Illustration of the rich man and the poor man Lazarus indirectly
hints that the materially rich would go to hell and the poor ones to heaven. If
one reads between the lines, one can discern that this illustration is a later
adoption intended to exploit the rich using the poor as a means.
I have friends who are extremely rich (net-worth in billions) and
also who are materially very poor, and have found both are living in hell
because of their attitude. The excess the rich have prevents them from enjoying
it (and even the affluent find a huge gap between income and desires, hence
find themselves often in conflict and competition) and whereas the deprived
compare themselves with the haves which prevents them also from enjoying their
lives.
Jesus would not provide an illustration that undermines his own
most favored statement: “Happy are those
poor in spirit because Kingdom of heavens belongs to them” (Mathew 5:3) and
his own explanation that heaven is the condition of one’s heart (Luke 17:21)

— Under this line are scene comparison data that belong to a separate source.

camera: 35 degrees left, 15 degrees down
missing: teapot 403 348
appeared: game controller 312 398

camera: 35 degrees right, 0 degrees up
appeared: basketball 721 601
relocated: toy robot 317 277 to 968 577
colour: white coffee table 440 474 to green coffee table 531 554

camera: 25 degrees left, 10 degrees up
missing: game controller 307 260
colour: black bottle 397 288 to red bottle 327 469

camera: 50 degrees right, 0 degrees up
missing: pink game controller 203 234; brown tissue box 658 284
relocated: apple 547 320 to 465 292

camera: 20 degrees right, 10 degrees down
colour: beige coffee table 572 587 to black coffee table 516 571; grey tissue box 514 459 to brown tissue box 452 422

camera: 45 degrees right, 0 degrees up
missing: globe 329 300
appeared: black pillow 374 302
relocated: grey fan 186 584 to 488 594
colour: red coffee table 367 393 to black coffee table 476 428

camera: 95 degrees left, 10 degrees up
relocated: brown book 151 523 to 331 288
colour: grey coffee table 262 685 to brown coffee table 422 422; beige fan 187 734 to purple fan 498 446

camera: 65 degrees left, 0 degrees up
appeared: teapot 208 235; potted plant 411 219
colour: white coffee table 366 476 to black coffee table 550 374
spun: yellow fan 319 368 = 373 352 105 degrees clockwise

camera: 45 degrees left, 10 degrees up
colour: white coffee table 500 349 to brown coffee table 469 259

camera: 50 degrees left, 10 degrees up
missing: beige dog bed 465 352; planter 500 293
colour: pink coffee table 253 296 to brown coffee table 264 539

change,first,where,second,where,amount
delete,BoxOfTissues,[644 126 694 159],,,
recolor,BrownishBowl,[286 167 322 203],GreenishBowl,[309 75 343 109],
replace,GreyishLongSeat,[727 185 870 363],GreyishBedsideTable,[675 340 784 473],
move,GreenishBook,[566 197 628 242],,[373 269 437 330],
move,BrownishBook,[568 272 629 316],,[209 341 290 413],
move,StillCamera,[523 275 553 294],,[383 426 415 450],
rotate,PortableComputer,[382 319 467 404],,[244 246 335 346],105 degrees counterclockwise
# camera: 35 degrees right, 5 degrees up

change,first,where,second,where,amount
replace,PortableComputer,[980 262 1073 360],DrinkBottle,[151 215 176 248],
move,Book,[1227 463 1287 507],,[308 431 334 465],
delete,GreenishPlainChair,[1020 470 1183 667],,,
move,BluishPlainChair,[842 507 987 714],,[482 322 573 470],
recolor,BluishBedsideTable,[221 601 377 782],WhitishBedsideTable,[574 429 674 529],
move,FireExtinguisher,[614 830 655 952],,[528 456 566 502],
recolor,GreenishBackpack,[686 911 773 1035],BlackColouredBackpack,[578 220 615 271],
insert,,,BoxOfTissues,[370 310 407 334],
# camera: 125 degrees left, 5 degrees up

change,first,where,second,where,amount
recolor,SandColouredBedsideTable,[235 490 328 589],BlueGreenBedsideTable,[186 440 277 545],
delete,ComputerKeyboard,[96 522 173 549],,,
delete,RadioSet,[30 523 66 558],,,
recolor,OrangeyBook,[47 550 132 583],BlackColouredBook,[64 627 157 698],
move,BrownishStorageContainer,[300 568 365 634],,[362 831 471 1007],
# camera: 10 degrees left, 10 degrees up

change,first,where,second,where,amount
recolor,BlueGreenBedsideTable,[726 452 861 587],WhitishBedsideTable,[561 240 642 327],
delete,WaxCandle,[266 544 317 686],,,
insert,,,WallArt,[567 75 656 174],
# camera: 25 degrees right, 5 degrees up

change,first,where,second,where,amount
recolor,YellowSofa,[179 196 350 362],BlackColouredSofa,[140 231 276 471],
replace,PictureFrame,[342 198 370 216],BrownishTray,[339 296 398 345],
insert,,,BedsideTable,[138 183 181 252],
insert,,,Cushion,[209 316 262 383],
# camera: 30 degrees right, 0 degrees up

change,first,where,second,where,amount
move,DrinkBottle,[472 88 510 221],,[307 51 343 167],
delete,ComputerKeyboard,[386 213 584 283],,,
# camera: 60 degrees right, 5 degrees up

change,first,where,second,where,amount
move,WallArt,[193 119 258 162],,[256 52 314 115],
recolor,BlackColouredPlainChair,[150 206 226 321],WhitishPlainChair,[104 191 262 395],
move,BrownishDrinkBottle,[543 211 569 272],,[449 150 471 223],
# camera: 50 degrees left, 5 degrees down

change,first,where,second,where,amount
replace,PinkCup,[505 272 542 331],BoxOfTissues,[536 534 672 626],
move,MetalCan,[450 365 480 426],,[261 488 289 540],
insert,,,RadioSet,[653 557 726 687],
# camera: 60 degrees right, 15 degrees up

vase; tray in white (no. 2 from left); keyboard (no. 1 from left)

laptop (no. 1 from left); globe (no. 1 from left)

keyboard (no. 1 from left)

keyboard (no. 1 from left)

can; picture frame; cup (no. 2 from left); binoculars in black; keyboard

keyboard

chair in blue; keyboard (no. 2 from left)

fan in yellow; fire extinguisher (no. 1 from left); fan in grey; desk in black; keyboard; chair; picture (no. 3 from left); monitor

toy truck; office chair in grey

Obviously he had in mind those who do not have the baggage of attachment and
sense of possession, those few people of simplicity that belong to both the
categories—the rich and the poor. Simplicity is the ultimate
sophistication, a stage where every possession serves a purpose living a life
that is deliberate and intentional (not one that someone else has scripted for
them) and wanting to feel more complete (not more objects of the world), at
ease. The simplicity arises when one understands the impermanent aspects of
life and seeks the knowledge of the permanent aspects of life. Then the void
one occasionally experiences would be found as an imaginary emptiness brought
about by not seeing one’s own fullness.